How Saints Die by Carmen Marcus

Book Review by Ceris Aston | 07 Jul 2017
Book title: How Saints Die
Author: Carmen Marcus

Ellie is ten years old. She learns five new words a week and knows that stories can keep you from drowning. She doesn’t know where they have taken her mother, what ECT stands for, or how to keep her father safe. Her next door neighbour warns her fisherman father that the child is wild. Ellie knows about wildness.

Carmen Marcus’ debut novel How Saints Die is a soaring success; beautiful and devastating. It is a simple story seen through the eyes of a young girl with a vivid imagination, trying to make sense of her mother’s absence and incomprehensible, easily-breakable social rules.

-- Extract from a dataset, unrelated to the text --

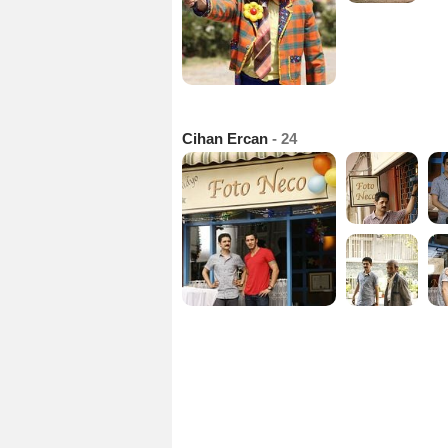
Cihan Ercan
- 24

In graceful prose, Marcus sketches an image of the North Yorkshire coast then adds the snap of the cold wind, the sting of sea spray, the hotness of welling tears.

The book is stunningly evocative – of a time, of a place, of childhood, and of what it means not to fit in. As Ellie ‘flicks open her penknife to slice a limpet off the rock, suck and pop,’ so Marcus exposes what lies beneath – human cruelty and kindnesses, foibles, frailties and strengths. Ellie is observant; as a child she understands sometimes less and sometimes more: ‘She keeps her prayers precise; they are not wishes.’

Within Ellie’s world of gutting fish and playing dead and weaving noughts in nets, life is harsh and stories are powerful. This book is beautiful, from cover to core.